Fig. 1 is a block diagram of the principle of the present invention, Fig. 2 is a block diagram of an embodiment of the invention, Fig. 3 is a block diagram of another embodiment of the invention, and Fig. 4 is a time chart of the embodiment of Fig. 2. , FIG. 5 is a time chart of the embodiment of FIG. 3,
FIG. 6 is a block diagram of the conventional example, and FIG. 7 is a time chart of the conventional example. DESCRIPTION OF SYMBOLS 1...Motor, 2...Encoder signal generator, 3...Drive circuit, 4...Reference clock generator, 7...Pulse generator, 14...Counter means, 16... sign inversion means, 18...addition means 20
...first output means, 22...second output move, 24
...determination means, 26.. selection means, 28.

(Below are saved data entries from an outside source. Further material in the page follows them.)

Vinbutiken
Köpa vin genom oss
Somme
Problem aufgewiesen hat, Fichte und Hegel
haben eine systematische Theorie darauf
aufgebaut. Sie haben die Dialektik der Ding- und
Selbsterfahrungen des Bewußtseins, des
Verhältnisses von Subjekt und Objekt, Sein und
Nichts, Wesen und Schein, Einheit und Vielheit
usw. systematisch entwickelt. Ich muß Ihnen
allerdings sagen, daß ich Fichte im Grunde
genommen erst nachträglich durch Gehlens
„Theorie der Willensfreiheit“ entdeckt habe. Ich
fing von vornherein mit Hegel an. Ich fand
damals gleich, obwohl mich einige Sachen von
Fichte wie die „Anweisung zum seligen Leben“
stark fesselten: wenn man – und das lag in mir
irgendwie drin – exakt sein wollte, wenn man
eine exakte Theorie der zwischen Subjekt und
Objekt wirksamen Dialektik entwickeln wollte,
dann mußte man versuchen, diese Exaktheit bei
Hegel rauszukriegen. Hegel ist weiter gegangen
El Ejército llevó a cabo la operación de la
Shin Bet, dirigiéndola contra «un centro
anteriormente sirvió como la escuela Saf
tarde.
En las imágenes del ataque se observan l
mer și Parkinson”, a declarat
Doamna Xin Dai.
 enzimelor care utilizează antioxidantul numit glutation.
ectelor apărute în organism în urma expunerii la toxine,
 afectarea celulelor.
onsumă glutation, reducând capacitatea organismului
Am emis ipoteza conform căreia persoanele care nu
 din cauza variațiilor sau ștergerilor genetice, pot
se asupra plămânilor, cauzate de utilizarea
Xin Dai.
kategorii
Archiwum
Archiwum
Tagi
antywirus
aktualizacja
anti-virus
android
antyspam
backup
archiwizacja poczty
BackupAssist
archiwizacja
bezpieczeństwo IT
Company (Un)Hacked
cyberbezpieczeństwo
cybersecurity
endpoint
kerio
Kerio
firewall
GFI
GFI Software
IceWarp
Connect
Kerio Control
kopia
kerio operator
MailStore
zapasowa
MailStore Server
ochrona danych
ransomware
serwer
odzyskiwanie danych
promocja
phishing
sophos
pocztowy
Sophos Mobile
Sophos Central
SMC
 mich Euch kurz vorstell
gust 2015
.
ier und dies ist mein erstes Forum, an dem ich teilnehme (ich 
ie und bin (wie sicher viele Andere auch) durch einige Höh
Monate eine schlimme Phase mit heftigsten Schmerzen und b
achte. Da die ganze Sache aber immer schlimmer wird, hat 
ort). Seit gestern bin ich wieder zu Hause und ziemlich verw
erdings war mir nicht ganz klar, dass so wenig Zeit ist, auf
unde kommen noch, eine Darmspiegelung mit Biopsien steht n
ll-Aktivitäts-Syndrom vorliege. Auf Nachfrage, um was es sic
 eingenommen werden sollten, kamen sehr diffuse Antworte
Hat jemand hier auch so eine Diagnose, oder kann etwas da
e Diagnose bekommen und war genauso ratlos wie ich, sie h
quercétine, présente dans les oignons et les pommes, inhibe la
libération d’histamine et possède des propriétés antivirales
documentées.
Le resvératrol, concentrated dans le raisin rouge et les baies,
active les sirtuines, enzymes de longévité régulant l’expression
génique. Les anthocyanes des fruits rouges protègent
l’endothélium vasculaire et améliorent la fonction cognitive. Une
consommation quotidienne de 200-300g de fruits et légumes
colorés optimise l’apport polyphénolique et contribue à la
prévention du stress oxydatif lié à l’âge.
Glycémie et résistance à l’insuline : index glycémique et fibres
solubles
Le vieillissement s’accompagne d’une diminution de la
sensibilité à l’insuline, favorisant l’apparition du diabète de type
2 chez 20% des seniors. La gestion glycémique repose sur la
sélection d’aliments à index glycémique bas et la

...Memory content update means, 31.33.37...Latch, 32.36...Digital multiplexer, 3.4...
・Sign inverter, 35...Digital adder 40・
...Overflow detection circuit, 42...Counter, 43...Digital comparator, Recruitment 2 figure 0x example time night figure 4

Claims (2)

[Claims] (1) Using an encoder signal proportional to the motor rotation speed, digitally process the cycle of the encoder signal to obtain a speed error signal and a phase error signal, and feedback control the motor rotation speed based on these signals. In a motor speed control circuit, when the motor rotates at a commanded speed, the count value is expressed in binary, with a predetermined bit being "1", all bits lower than that bit being "0", and bits higher than that bit being "0". all"
a counter means (14) for counting the cycle of the encoder signal, which is set to be "0" or all "1"; First output means (20) having a memory function to output bits as a speed error signal
and sign inverting means (16) for inverting the sign of the predetermined bit among the output bits of the counter means (14); It has an addition means (18) for adding a value indicated by a bit string consisting of lower bits than the predetermined bits and a phase error signal, and a storage function for outputting the calculation result of the addition means (18) as the phase error signal. a second output means (22); a determination means (24) for determining whether the count result of the period of the encoder signal is out of the range of values that can be expressed by the predetermined bit and lower bits; If the determination means (24) determines that the determination is off,
The output values of the first output means (20) and the second output means (22) are selected so that the count results are the maximum or minimum value within the range, depending on whether the deviation is large or small. a selection means (26) for selecting, and the first output means (
20) and the second output means (22) after the encoder signal is input and the value of the speed error signal and the phase error signal are determined, or after the rotational speed of the motor is at the command speed. and the output value of the counter means (14) is larger than the value that can be represented by the first output means (20), the determination means (24)
), and the selection means (26) selects a value indicating that the rotational speed of the motor is the slowest relative to the commanded speed. motor speed control circuit. (2) When a motor start signal is input, regardless of the value of the counter means (14), if the value of the counter means (14) is off to a larger value, the determination means (24) The signal is determined by the determining means (
24. The motor speed control circuit according to claim 1, further comprising means for inputting to the motor speed control circuit.